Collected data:
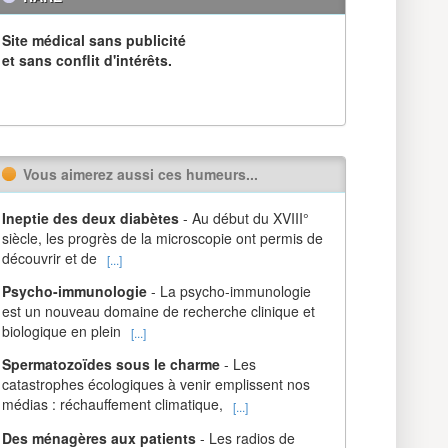
Site médical sans publicité
et sans conflit d'intérêts.
Vous aimerez aussi ces humeurs...
Ineptie des deux diabètes
- Au début du XVIII°
siècle, les progrès de la microscopie ont permis de
découvrir et de
[...]
Psycho-immunologie
- La psycho-immunologie
est un nouveau domaine de recherche clinique et
biologique en plein
[...]
Spermatozoïdes sous le charme
- Les
catastrophes écologiques à venir emplissent nos
médias : réchauffement climatique,
[...]
Des ménagères aux patients
- Les radios de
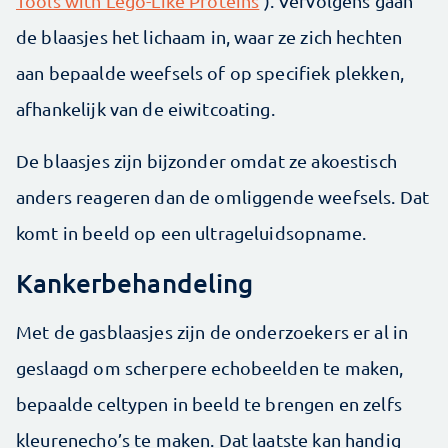
Tools with Lego-Like Proteins
’). Vervolgens gaan
de blaasjes het lichaam in, waar ze zich hechten
aan bepaalde weefsels of op specifiek plekken,
afhankelijk van de eiwitcoating.
De blaasjes zijn bijzonder omdat ze akoestisch
anders reageren dan de omliggende weefsels. Dat
komt in beeld op een ultrageluidsopname.
Kankerbehandeling
Met de gasblaasjes zijn de onderzoekers er al in
geslaagd om scherpere echobeelden te maken,
bepaalde celtypen in beeld te brengen en zelfs
kleurenecho’s te maken. Dat laatste kan handig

Problem description: Exactly repeat only the lines from the one with "Des ménagères aux patients" to the closing line above, both included, and omit every picture.

Response for this exercise:
Des ménagères aux patients
- Les radios de
Tools with Lego-Like Proteins
’). Vervolgens gaan
de blaasjes het lichaam in, waar ze zich hechten
aan bepaalde weefsels of op specifiek plekken,
afhankelijk van de eiwitcoating.
De blaasjes zijn bijzonder omdat ze akoestisch
anders reageren dan de omliggende weefsels. Dat
komt in beeld op een ultrageluidsopname.
Kankerbehandeling
Met de gasblaasjes zijn de onderzoekers er al in
geslaagd om scherpere echobeelden te maken,
bepaalde celtypen in beeld te brengen en zelfs
kleurenecho’s te maken. Dat laatste kan handig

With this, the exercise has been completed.